### Check your understanding
**1)** In the forum thread below, what does Puritan Sailor say the feeling of guilt can be induced by?
**2)** Reproduce the stretch of the records from their start through the line that contains "elektrische wagen", with both ends included.

### Exercise text
Feeling a certain way about something (how do you feel about ...)means, I have a logical intelligible conviction that something is right or wrong. My conviction may differ from yours, but not to the extreme that either of us go outside the bounds of clear Scripture. Christian freedom.

If I am "convicted" about something, then it is a matter of becoming self-aware of being intelligibly proven wrong in thought, word, or deed. I may or may not have strong emotional response to coincide with the conviction.

emotions just response to stimulation. We watch a movie where an actor dies, knowing it is just a movie and not real, yet we cry (well I don't, but you get the idea).

When I hear that someone is waiting on God for an answer, It usually seems that they are in some situation where emotion is telling them to do one thing (usually unable to play out all consequences), and intellect is telling them to do something else (usually practical, and clear end in sight), And they want a deciding vote to come in on the feeling side of things, so they wait.

[Edited on 7-13-2005 by JKLeoPCA]


----------



## Me Died Blue (Jul 13, 2005)

> _Originally posted by JKLeoPCA_
> When I hear that someone is waiting on God for an answer, It usually seems that they are in some situation where emotion is telling them to do one thing (usually unable to play out all consequences), and intellect is telling them to do something else (usually practical, and clear end in sight), And they want a deciding vote to come in on the feeling side of things, so they wait.



That is well put - and that is why so many people have such an unbiblical, watered-down concept of God's revelation.


----------



## Puritan Sailor (Jul 13, 2005)

Perhaps we should seperate conviction, and the emotional response of guilt to conviction. Conviction would be that conscious awareness that we have violated God's law, and the feeling of guilt the emotional response of a renewed conscience to that knowledge. Perhaps we should look at conviction as more objective (kinda like a court sentence), especially since the emotions of guilt can be falsely grounded. The feeling of guilt can be induced by misunderstanding and manipulation as well. So when we feel guilty, we must test the grounds of such an emotion to see if it is truly conviction, or something else.


----------

### Given records
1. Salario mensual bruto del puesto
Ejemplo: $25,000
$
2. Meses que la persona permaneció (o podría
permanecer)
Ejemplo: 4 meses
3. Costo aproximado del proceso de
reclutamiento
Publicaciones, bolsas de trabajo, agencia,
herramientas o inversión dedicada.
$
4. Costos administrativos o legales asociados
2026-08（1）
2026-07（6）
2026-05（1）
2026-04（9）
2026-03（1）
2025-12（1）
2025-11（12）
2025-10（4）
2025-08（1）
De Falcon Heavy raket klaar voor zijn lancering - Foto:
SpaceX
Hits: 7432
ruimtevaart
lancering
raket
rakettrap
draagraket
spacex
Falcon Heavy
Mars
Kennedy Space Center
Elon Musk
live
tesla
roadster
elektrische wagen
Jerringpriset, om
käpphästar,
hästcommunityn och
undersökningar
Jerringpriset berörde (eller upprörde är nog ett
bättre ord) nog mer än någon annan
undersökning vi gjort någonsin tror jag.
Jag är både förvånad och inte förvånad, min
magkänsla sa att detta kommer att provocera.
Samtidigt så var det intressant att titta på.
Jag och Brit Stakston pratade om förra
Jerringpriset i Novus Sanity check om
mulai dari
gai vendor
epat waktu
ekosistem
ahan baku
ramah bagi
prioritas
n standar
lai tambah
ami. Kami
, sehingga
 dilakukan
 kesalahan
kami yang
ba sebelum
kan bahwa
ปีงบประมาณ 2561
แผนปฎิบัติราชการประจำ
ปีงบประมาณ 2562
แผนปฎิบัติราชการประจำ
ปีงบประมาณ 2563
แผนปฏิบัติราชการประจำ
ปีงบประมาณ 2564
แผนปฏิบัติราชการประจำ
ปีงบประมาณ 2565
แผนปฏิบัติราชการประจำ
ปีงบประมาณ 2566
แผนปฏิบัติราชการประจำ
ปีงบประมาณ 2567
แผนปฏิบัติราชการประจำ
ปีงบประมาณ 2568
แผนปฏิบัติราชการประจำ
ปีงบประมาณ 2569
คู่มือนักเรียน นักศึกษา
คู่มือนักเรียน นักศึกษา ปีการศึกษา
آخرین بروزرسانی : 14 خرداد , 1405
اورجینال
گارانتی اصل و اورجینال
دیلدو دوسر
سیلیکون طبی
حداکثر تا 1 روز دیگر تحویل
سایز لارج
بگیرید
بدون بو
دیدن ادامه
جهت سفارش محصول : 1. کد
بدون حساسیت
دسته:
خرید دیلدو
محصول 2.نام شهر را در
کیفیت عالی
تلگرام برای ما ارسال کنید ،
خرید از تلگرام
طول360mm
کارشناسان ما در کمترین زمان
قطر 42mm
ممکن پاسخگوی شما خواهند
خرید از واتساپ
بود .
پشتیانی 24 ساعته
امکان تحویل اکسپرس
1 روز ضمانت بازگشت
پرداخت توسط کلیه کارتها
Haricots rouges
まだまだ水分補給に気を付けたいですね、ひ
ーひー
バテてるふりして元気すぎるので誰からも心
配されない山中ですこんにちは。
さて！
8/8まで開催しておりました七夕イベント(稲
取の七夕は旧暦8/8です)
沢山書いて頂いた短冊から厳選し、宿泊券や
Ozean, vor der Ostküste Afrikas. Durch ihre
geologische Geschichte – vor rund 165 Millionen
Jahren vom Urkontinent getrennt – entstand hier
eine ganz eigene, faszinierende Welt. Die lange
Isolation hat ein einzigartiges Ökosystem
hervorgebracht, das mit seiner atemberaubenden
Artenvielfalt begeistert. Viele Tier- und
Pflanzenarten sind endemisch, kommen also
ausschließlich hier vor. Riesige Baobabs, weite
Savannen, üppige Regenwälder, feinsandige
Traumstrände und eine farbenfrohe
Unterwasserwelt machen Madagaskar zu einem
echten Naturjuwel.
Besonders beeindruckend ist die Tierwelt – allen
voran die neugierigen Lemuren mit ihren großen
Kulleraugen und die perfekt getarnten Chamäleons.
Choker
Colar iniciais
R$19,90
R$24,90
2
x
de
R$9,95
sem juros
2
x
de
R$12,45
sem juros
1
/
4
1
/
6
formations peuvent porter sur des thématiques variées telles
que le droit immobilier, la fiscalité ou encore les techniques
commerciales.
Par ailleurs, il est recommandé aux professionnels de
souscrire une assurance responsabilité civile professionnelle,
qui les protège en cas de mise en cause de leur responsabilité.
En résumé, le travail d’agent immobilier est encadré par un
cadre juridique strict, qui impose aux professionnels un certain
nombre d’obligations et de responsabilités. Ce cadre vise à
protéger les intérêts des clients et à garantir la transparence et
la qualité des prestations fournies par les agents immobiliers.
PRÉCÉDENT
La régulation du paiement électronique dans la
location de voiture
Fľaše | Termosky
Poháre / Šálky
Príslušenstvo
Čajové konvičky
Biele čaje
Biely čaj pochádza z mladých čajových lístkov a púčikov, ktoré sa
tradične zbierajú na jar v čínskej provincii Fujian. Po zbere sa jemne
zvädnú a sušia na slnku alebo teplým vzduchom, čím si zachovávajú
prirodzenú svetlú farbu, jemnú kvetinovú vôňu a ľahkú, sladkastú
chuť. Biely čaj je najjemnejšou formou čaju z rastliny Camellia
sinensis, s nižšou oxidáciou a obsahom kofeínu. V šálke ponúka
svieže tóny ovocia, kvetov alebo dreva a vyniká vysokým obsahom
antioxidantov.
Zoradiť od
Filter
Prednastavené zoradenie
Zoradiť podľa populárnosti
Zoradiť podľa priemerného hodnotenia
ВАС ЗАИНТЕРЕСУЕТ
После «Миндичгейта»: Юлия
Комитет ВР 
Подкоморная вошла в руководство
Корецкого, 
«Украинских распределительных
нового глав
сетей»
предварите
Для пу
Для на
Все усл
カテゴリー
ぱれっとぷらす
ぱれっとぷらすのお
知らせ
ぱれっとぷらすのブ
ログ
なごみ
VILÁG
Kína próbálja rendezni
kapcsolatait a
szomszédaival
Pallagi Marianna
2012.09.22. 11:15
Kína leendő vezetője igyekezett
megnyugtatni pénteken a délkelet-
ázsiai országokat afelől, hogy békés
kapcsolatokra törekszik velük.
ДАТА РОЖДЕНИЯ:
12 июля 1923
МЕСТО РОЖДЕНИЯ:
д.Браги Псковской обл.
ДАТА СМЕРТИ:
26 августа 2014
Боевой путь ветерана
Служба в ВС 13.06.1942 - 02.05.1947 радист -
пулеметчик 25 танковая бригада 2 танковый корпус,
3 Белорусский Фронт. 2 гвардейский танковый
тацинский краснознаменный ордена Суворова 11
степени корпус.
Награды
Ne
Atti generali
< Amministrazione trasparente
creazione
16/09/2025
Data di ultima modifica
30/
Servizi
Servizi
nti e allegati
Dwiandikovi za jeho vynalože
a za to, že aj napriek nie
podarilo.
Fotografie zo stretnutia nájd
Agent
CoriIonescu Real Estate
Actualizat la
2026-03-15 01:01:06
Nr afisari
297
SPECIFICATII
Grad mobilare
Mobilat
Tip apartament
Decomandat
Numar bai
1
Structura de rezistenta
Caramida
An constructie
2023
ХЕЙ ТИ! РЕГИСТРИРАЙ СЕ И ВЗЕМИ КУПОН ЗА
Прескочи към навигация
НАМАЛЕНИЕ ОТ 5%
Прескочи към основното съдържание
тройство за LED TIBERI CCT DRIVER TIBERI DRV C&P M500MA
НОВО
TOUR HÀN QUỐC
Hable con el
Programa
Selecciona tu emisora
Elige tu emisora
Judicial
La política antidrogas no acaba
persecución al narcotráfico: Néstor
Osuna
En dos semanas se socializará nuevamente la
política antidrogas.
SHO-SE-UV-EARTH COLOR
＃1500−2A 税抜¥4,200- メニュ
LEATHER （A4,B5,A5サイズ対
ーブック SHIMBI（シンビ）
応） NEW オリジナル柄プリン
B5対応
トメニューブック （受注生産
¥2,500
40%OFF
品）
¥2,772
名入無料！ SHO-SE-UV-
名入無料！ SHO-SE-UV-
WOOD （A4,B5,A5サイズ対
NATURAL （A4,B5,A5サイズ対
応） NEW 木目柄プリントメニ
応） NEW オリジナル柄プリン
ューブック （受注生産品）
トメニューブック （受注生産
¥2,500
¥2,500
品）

### Solution list
**1)** Misunderstanding and manipulation.

**2)**
1. Salario mensual bruto del puesto
Ejemplo: $25,000
$
2. Meses que la persona permaneció (o podría
permanecer)
Ejemplo: 4 meses
3. Costo aproximado del proceso de
reclutamiento
Publicaciones, bolsas de trabajo, agencia,
herramientas o inversión dedicada.
$
4. Costos administrativos o legales asociados
2026-08（1）
2026-07（6）
2026-05（1）
2026-04（9）
2026-03（1）
2025-12（1）
2025-11（12）
2025-10（4）
2025-08（1）
De Falcon Heavy raket klaar voor zijn lancering - Foto:
SpaceX
Hits: 7432
ruimtevaart
lancering
raket
rakettrap
draagraket
spacex
Falcon Heavy
Mars
Kennedy Space Center
Elon Musk
live
tesla
roadster
elektrische wagen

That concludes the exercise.